Чудесная луна взошла на небо и, пустая и полная, засияла на тихих водах залива и на индейской деревне. Она светила на «одноглазого испанца» и его одинокий маленький корабль и команду, на их богатые тусклые лампы и на смуглые сонные лица; она светила на все грязное богатство их потрепанных костюмов и на их жадные маленькие умы, одержимые тогда, как и сейчас, жадным мифом европейца об Америке, которому он остается верен с неутомимой и идиотской настойчивостью: «Где золото на улицах? Веди нас к изумрудным плантациям, к алмазным кустам, к платиновым горам, к жемчужным скалам. Брат, давай соберемся в тени ветчины и баранины, на берегах ароматных рек: искупаемся в молочных фонтанах, сорвем с хлебных лоз горячие булочки с маслом».

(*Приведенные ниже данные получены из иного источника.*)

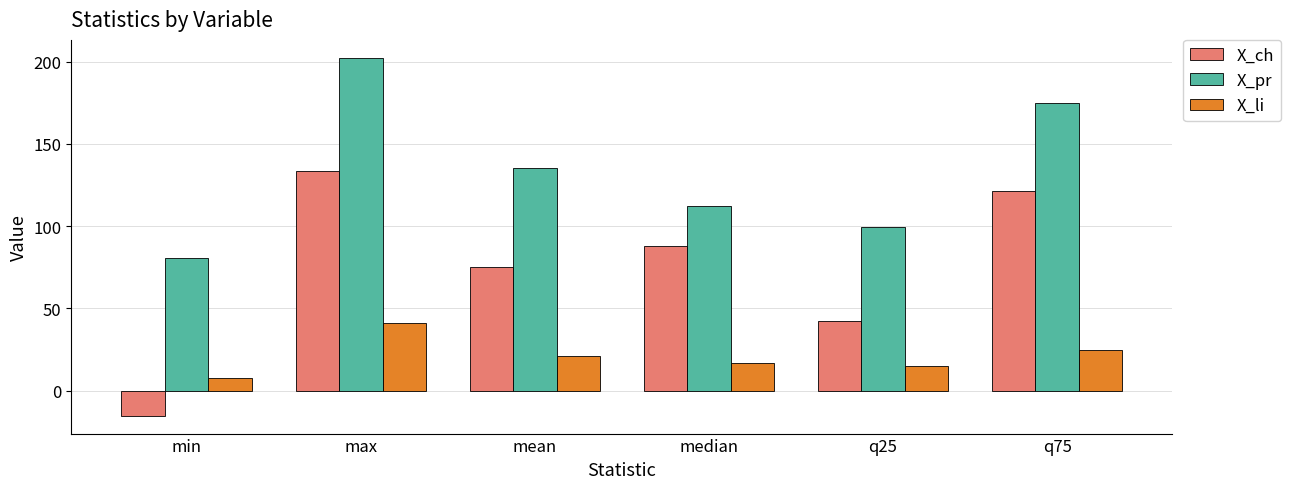

What is the total value across all series at max?

377.2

Затем луна окинула взором бескрайнее безлюдье американских берегов, буйство и шипение приливов и отливов, всплеск и пенистое скольжение вод на одиноких пляжах. Луна сияла на тридцати тысячах километров побережья, на миллионах лагун и впадин берега, на великом морском омуте, который съедал землю за миг и за вечность. Луна полыхала в пустыне, падала на спящие леса, капала на шевелящиеся листья, роилась в сплетении узоров на земле и заливала жёлтым огнём неподвижные глаза кошки. Луна спала над горами и лежала, как тишина, в пустыне, и высекала, как время, тени огромных скал. Луна смешалась с текущими реками, и зарылась в сердце озер, и трепетала на воде, как яркая рыба. Луна пропитала всю землю своим живым и неземным веществом, она имела тысячу обликов, она окрашивала пространство материка призрачным светом; и свет ее соответствовал природе всего, чего она касалась: она входила в море, она текла с реками, она была неподвижной и живой на чистых пространствах леса, где её никто не видел.

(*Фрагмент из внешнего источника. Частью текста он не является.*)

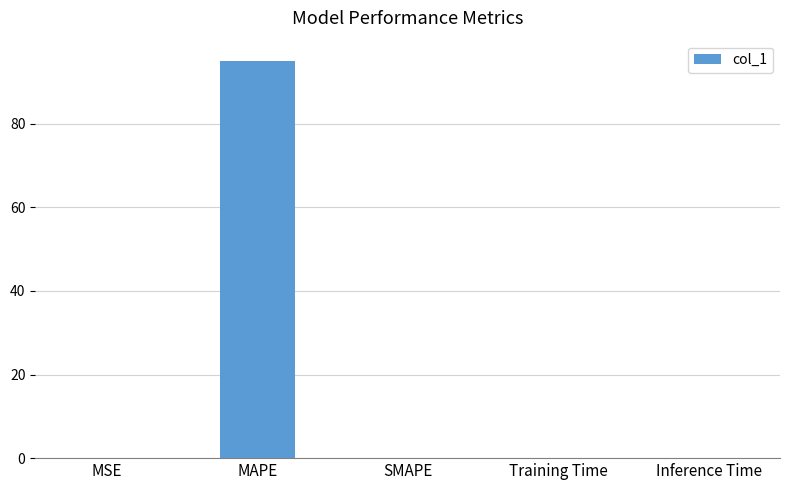

Between Training Time and MAPE, which is larger?

MAPE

И в лесной темноте порхали во сне великие птицы – в спящих лесах странные и тайные птицы, чирок, соловьи и летяга, уходили в сон с трепетом, темным, как сердца спящих людей. В зарослях и на листьях незнакомых растений, где тарантул, гадюка и аспид питались своими ядами, и в пышных глубинах джунглей, где беззвучно кричали зелено-золотые, горько-красные и глянцево-синие гордые хохлатые птицы, спал лунный свет.

Лунный свет спал над темными стадами бизонов, медленно двигавшихся в ночи, он освещал одинокие индейские деревни, но большая его часть падала на бескрайние волнистые просторы дикой природы, где два столетия спустя он зажжет окна и пройдет по лицам спящих людей.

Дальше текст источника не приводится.